Virtual Reality Training
Virtual Reality | Escape | Education | Buffalo, NY | B Corp
Plenty of us have seen the Samsung commercials or demonstrations for their virtual reality capabilities; most of the time these demonstrations are being offered as some sort of entertainment. They’re marketing to the people looking for an escape from reality, people looking for a better, less stressful place to go.
But to limit virtual reality to being an outlet for escape appears to be a gross underestimation for its capabilities. For companies looking to train their employees, virtual reality offers an affordable training method, which could give new employees the sort of training that used to be reserved for veteran staff members and real world experience.
UPS is one of those companies capitalizing on developments in virtual reality technology. They will be opening nine training centers for their drivers who will undergo immersive virtual reality training for their future routes. This training not only familiarizes drivers with the routes they will have to take, but offers a unique ability to include hazards and worst case scenarios at no risk to anyone’s property, or personal safety. So not only does this offer a more practical education for the drivers, it also offers them more opportunities to experience a wide range of scenarios previously unavailable to them outside of having to go through the hazard in real life.
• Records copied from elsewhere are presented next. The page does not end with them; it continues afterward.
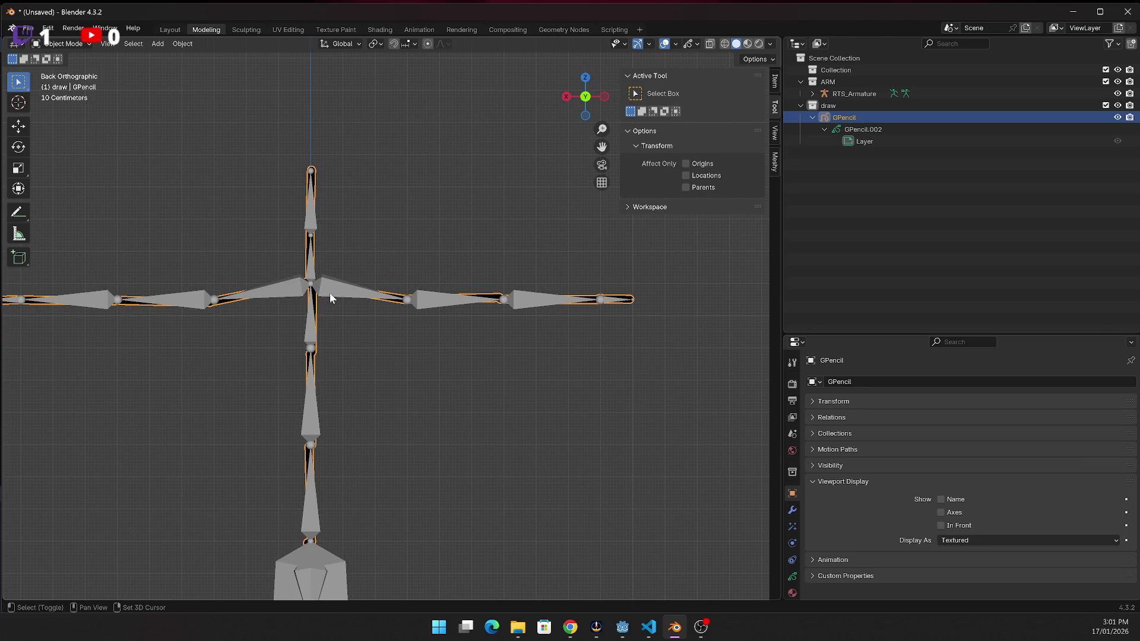
{"action": "left_click", "coordinate": [328, 291], "text": "shift"}
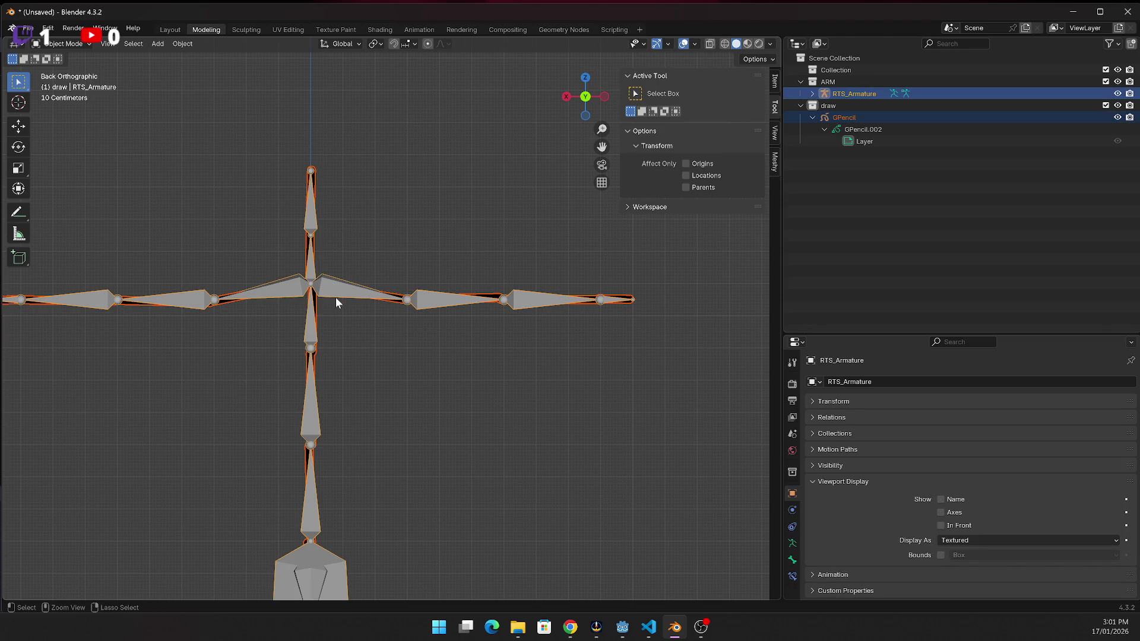
{"action": "key", "text": "ctrl+p"}
{"action": "left_click", "coordinate": [335, 297]}
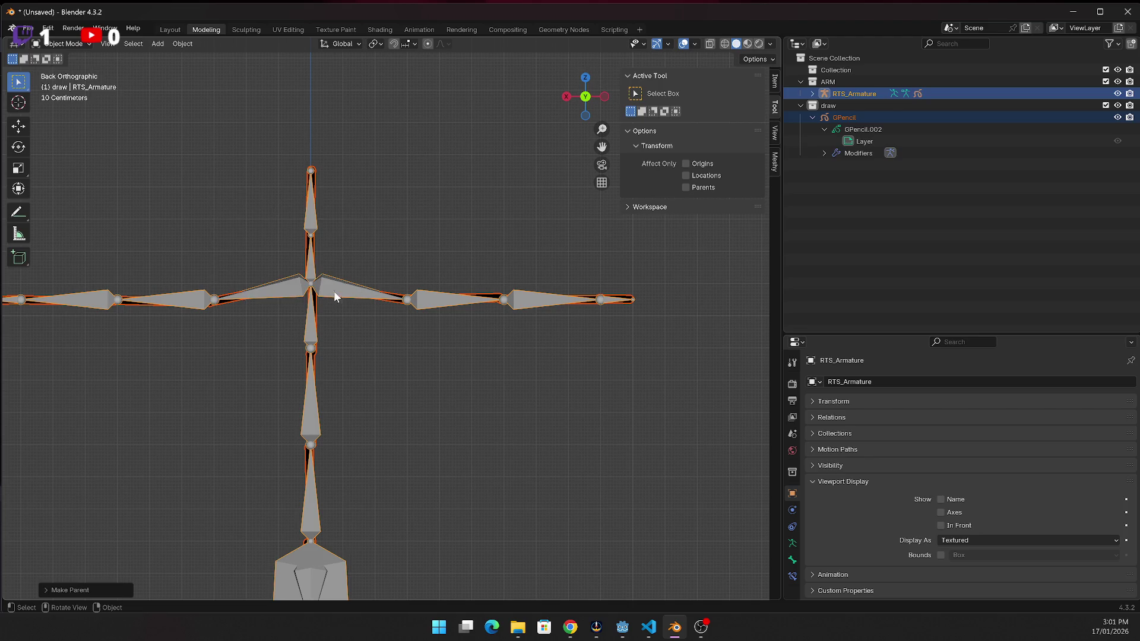
{"action": "scroll", "coordinate": [333, 291], "scroll_direction": "down", "scroll_amount": 3}
{"action": "scroll", "coordinate": [386, 320], "scroll_direction": "down", "scroll_amount": 1}
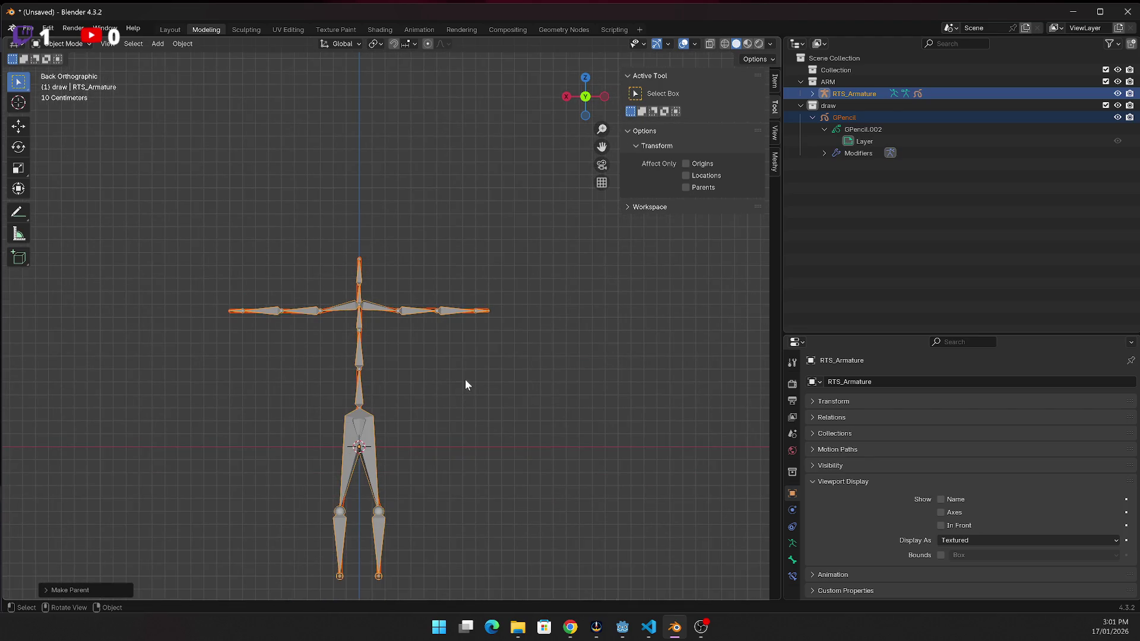
{"action": "left_click", "coordinate": [465, 380]}
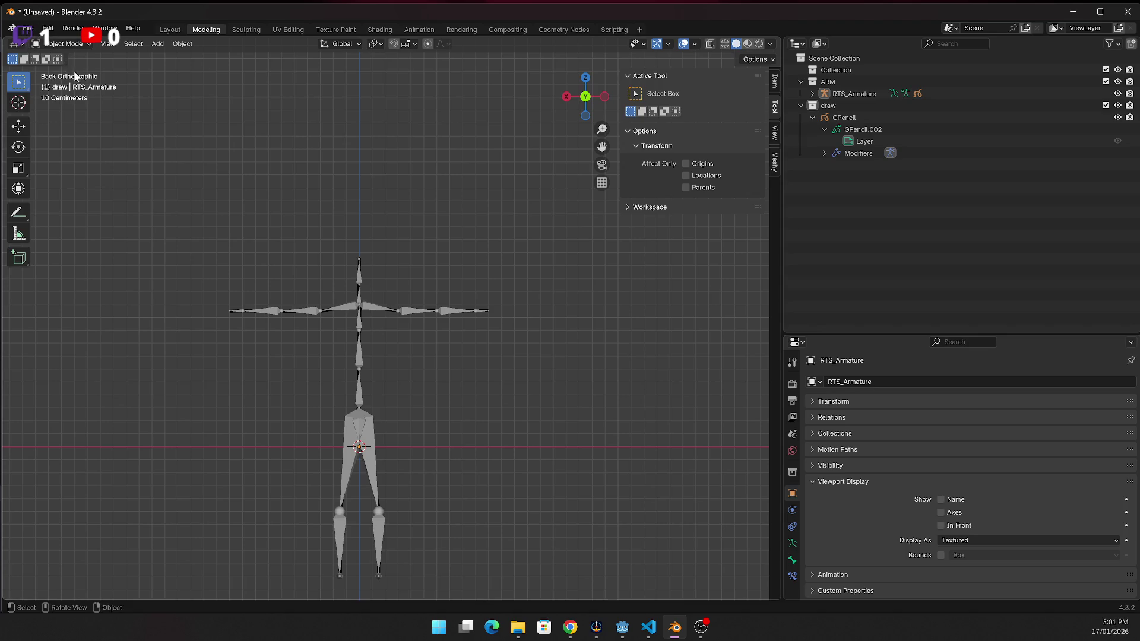
{"action": "left_click", "coordinate": [58, 46]}
In Pose Mode, test-rotate the lower leg bone, leave it at rest, then select thigh_R
{"action": "left_click", "coordinate": [62, 83]}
UPS is not the only company plunging into virtual reality training. America’s largest employer Walmart is using virtual reality to prepare its employees for major shopping holidays. Rookies will no longer have to go through trial by fire when Black Friday rolls around. Instead, employees will report to a training facility and go through virtual reality simulations of the company’s busiest time of the year.
It’s rather funny that something being promoted as an escape from reality is capable of becoming an important tool in bettering the performance of our day to day lives. The opportunities for these kinds of simulation are vast, and the possibilities for training could be endless. Developments in this field could prove to be exciting in how they benefit reducing the learning curve of future hires.